| Available data |
==============================

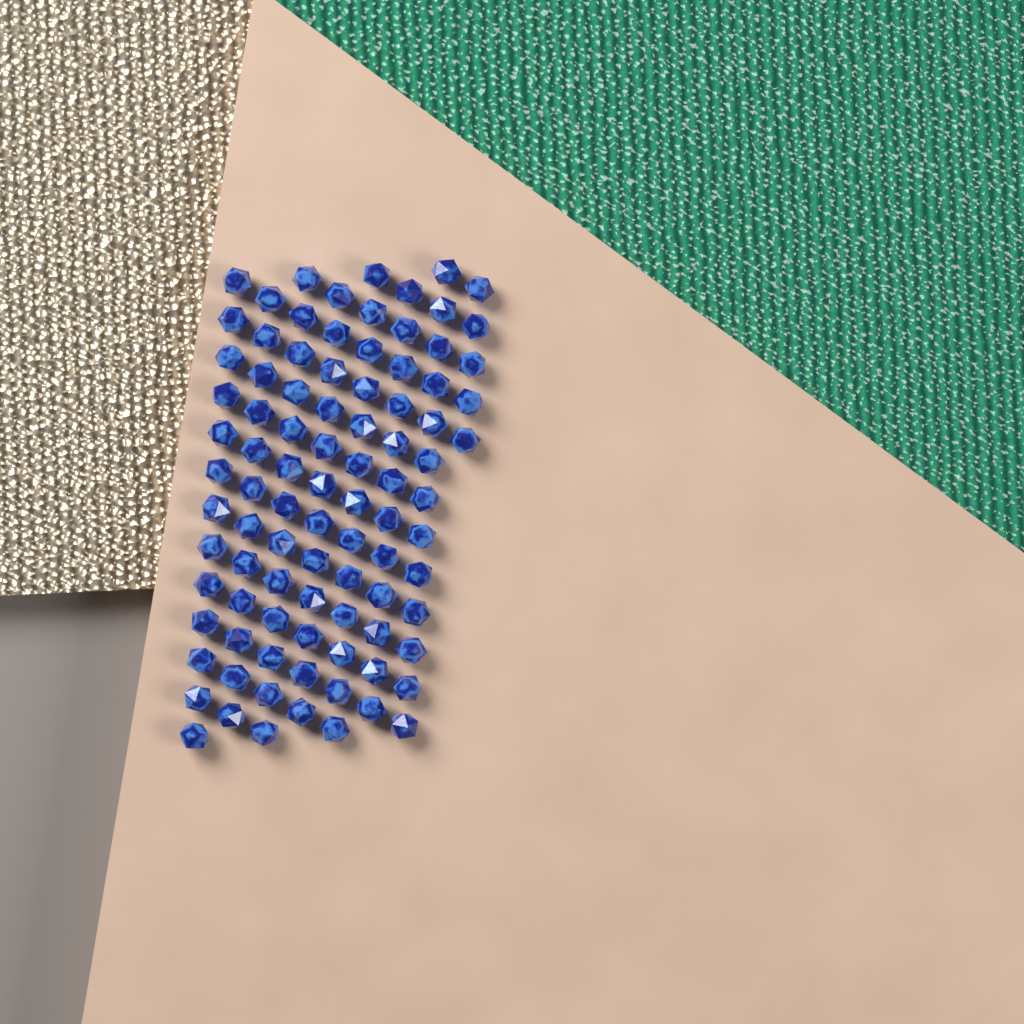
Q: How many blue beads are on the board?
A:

==============================

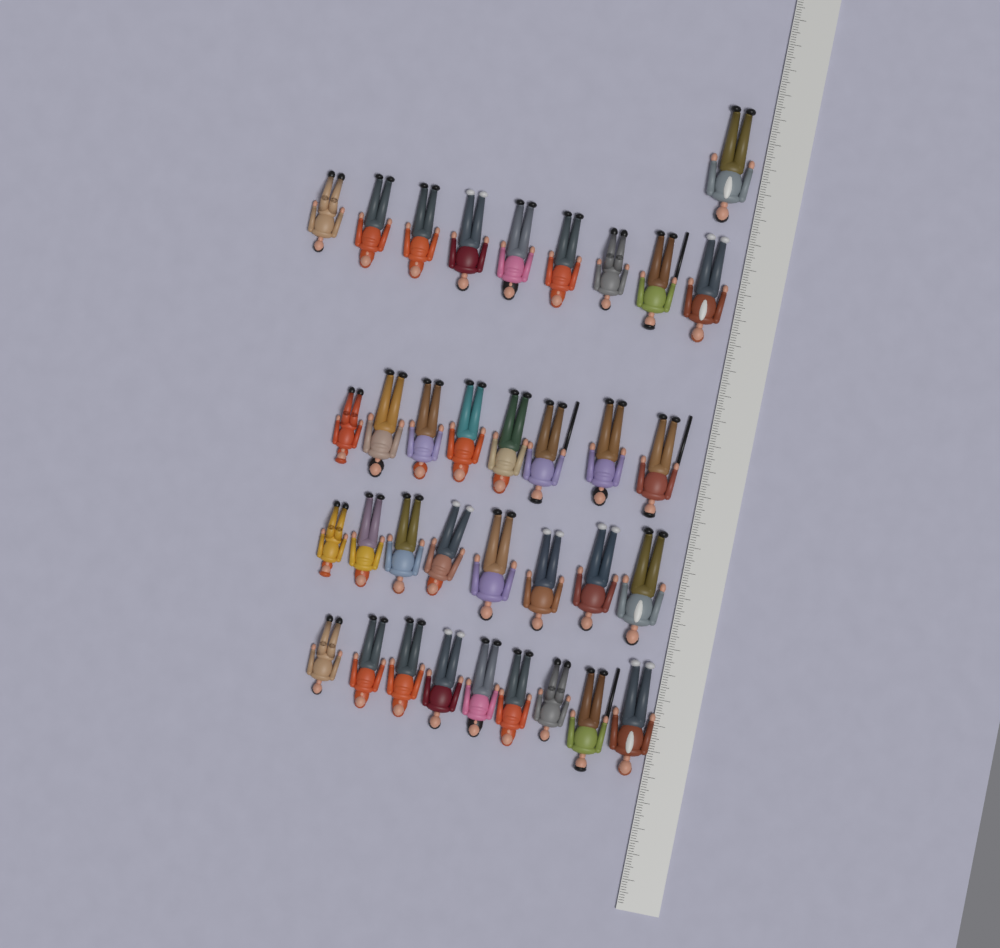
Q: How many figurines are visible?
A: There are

==============================

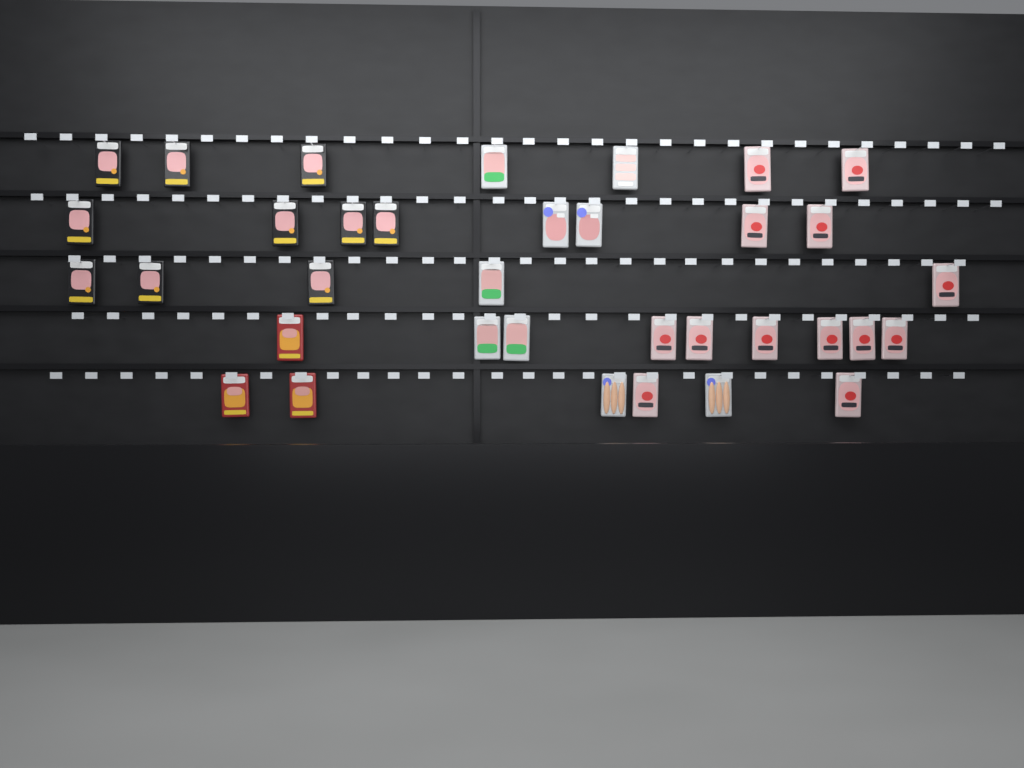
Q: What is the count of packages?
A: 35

==============================

Extract each line of the entries above that contains the string "many". Matching is case-sensitive.

Q: How many blue beads are on the board?
Q: How many figurines are visible?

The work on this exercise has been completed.